The University of Waterloo ECE Machine Learning Lab (UWECEML) carries out work on a variety of topics within Artificial Intelligence and Machine Learning with a focus on using real world problems to discover computationally hard problems of modelling uncertainty, learning predictive models and enabling decision making. Below are some of the topics, domains and concepts of ongoing and prior work in the lab.
Convolutional Neural Networks (CNNs) are a type of multi-stage, deep neural network which use alternating layers of convolutions, to correlate nearby points, and pooling, to reduce the data size to encourage abstraction. We are exploring the ability of CNNs to perform more powerful reasoning in spatiotemporal domains like forest fire management and brain imaging.
Anomaly detection is the problem identifying within a given dataset a collect of events or datapoints that lie outside the “normal” behaviour for the system. This is similar to outlier detection in regression analysis and can be thought of as a two class, unsupervised clustering problem where one class contains normal datapoints and the other contains the anomalies. We may know something about the anomalies ahead of time or, more often, we will need to learn to identify them by their rarity or their dissimilarity with the vast majority of normal datapoints. In the driving domain the most important anomalies are unsafe driving situations.
In computational sustainability problems in ecology, climate science, migration modelling and forest management an important class of anomalous situations are catastrophic changes to the system.
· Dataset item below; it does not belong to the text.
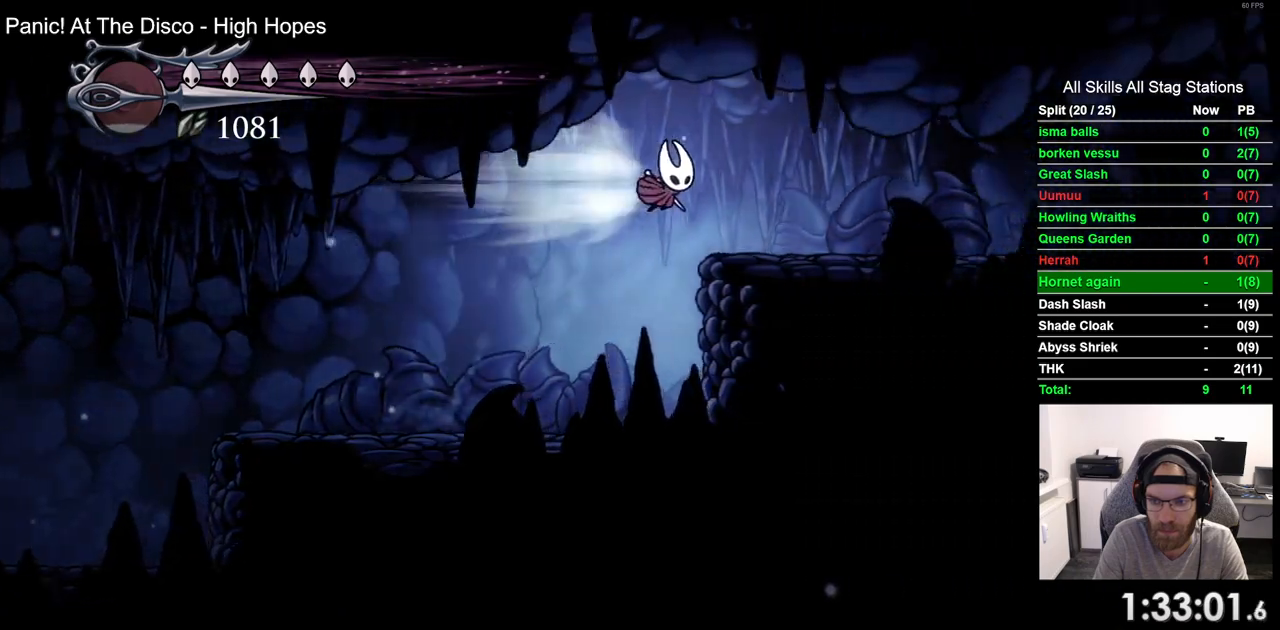
{"dt_ms": 500, "buttons": ["R2", "DPAD_RIGHT"], "left_stick": "center", "right_stick": "center", "events": [[50, "R2", "up"], [450, "R2", "down"]]}
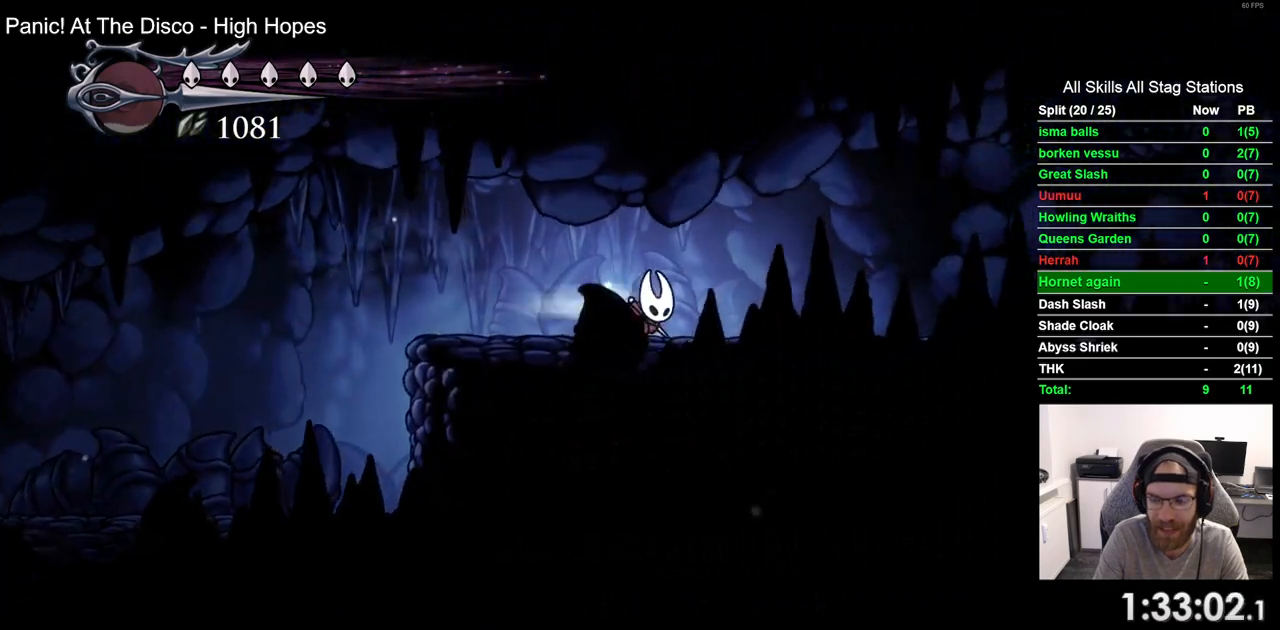
{"dt_ms": 500, "buttons": ["DPAD_RIGHT"], "left_stick": "center", "right_stick": "center", "events": [[133, "R2", "up"]]}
These could be very large forest fires which reach a destructively high temperature; or they could be a widespread increase in mortality or fertility in plants or fish; or it could be an average yearly temperature beyond an historical threshold. In all these cases the catastrophic event could be recognized as an anomaly when looking back on the data, but looking forward we would need to predict the imminent change in class or state that results in the anomaly. This problem of predictive clustering and catastrophe detection/prediction is one of the longer terms goals of my research in several areas.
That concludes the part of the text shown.